Almost immediately upon leaving, a stray branch on the trail got caught between my legs and sent me face first toward the trail. The real Montana CDT was clearly going to have me falling far more often than anything in New Mexico. There were half a dozen near-falls on just this short day alone, and at least two actual falls. Bipedal motion is stupid.
From here, the trail soon entered a lush, densely overgrown, and not at all burnt forest above Open Creek, the kind that also harbors dense clouds of flies. Generally speaking, I was fine as long as I kept moving. But eventually I did remove my hat and swap it for a net. The latter was far more efficacious in the jungle.
At one point, the trail crossed the creek at a place where I would have to get my socks wet or stop and change into water socks. I took the third option, climbing the hill to stay on the same side of the creek until it recrossed less than half a mile down. At first this seemed like the easy obvious choice, but I erred too close to the creek and the vegetation got dense enough to slow me down. Plus there were many side streams to avoid and little puddles too. And then at one point I stopped in a meadow to check how far it was to the trail on the map and my legs were immediately covered with extremely fast-moving biting ants. I couldn’t brush them off faster than they could climb, so I had to run into the trail grass in hopes that would brush them all off my shoes.

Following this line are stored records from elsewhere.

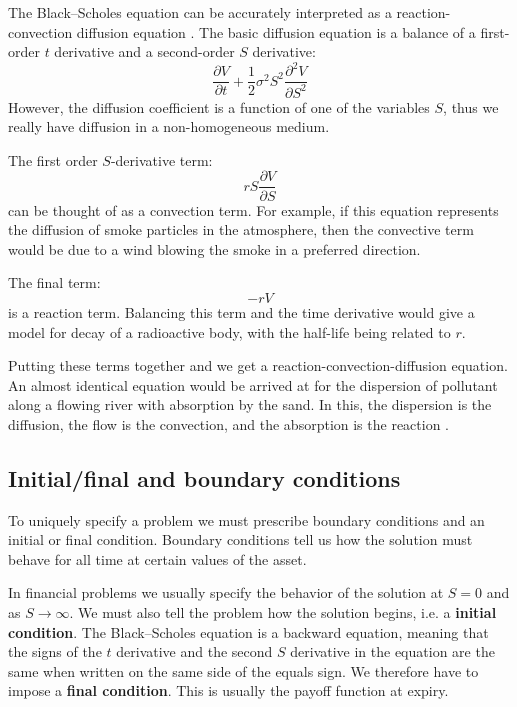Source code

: The Black–Scholes equation can be accurately interpreted as a reaction-convection diffusion equation \cite{pw_iqf2ed_2007}. The basic diffusion equation is a balance of a first-order $t$ derivative and a second-order $S$ derivative:
\begin{equation}
    \frac{\partial V}{\partial t} + \frac{1}{2} \sigma^2 S^2 \frac{\partial^2 V}{\partial S^2} 
    \nonumber
\end{equation}
However, the diffusion coefficient is a function of one of the variables $S$, thus we really have diffusion in a non-homogeneous medium.

The first order $S$-derivative term:
\begin{equation}
    rS \frac{\partial V}{\partial S}
    \nonumber
\end{equation}
can be thought of as a convection term. For example, if this equation represents the diffusion of smoke particles in the atmosphere, then the convective term would be due to a wind blowing the smoke in a preferred direction.

The final term:
\begin{equation}
    -rV
    \nonumber
\end{equation}
is a reaction term. Balancing this term and the time derivative would give a model for decay of a radioactive body, with the half-life being related to $r$.

Putting these terms together and we get a reaction-convection-diffusion equation. An almost identical equation would be arrived at for the dispersion of pollutant along a flowing river with absorption by the sand. In this, the dispersion is the diffusion, the flow is the convection, and the absorption is the reaction \cite{pw_iqf2ed_2007}.



\subsection{Initial/final and boundary conditions}
To uniquely specify a problem we must prescribe boundary conditions and an initial or final condition. Boundary conditions tell us how the solution must behave for all time at certain values of the asset. 

In financial problems we usually specify the behavior of the solution at $S = 0$ and as $S \rightarrow \infty$. We must also tell the problem how the solution begins, i.e. a \textbf{initial condition}. The Black–Scholes equation is a backward equation, meaning that the signs of the $t$ derivative and the second $S$ derivative in the equation are the same when written on the same side of the equals sign. We therefore have to impose a \textbf{final condition}. This is usually the payoff function at expiry.

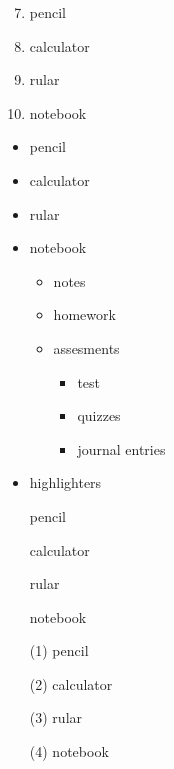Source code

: \documentclass[11pt]{article}
\begin{document}
\vspace{0.1cm}
\begin{enumerate} \setcounter{enumi}{6} %
    \item pencil
    \item calculator
    \item rular
    \item notebook
\end{enumerate}

\vspace{0.1cm} %
\begin{itemize} %
    \item pencil
    \item calculator
    \item rular
    \item notebook
        \begin{itemize}
            \item notes
            \item homework
            \item assesments
                \begin{itemize}
                    \item test
                    \item quizzes
                    \item journal entries
                \end{itemize}
        \end{itemize}
    \item highlighters
\end{itemize}

\vspace{0.1cm}
\begin{enumerate} %
    \item[] pencil
    \item[] calculator
    \item[] rular
    \item[] notebook
\end{enumerate}
\vspace{0.1cm}
\begin{enumerate} %
    \item[(1)] pencil
    \item[(2)] calculator
    \item[(3)] rular
    \item[(4)] notebook
\end{enumerate}
\end{document}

Anyway, I can’t say whether it ended up saving me the time I would have spent taking off my boots and putting them back on, but it did certainly keep my socks dry in the end.
Although the whole Open Creek Trail was a climb, it was after this that it started getting steeper and throwing in switchbacks. At the point where I finally crossed the headwaters of the creek and continued further up the hillside toward Lake Levale, I started to feel a little limp and disconnected from my body, like the end of a long, hard workout. It was unexpected since it had been a very short day both in terms of mileage and time spent hiking. Perhaps it was related to the heat.
I figured I had reached the lake when I saw a man next to an enormous pyramid style tent. He was making dinner while reading his Kindle when I surprised him, but he was happy to let me check out the tent. It had no floor but enough space inside for two people and their packs. He said the whole system weighed three pounds. More than I would want to carry for solo hiking, and less than I would want to carry if sharing a tent with someone else (because there was nothing to keep the bugs out or the dampness of the ground out), but maybe something I would consider as a communal space for a four-person winter camp if we also packed in the portable heating stove he described.
The lake was beautiful, blue, and full of very active mountain whitefish. (That guy told me they can survive being frozen in ice if the lake freezes through in winter. Not something I’ve ever heard of.) It was a perfect spot for dinner.
After dinner, I hiked on another me of miles into increasingly open views and increasingly diverse kinds of wildflowers. I made camp in a meadow under a huge crumbling rock walk. The sound of rocks tumbling into the talus pile as I lay in my tent went on so long it sometimes sounded almost like a herd of mountain goats walking by. But it really was just the natural process of the side of the mountain eroding off.
So, not much hiking done, too much falling done, but good prospects for the trail ahead.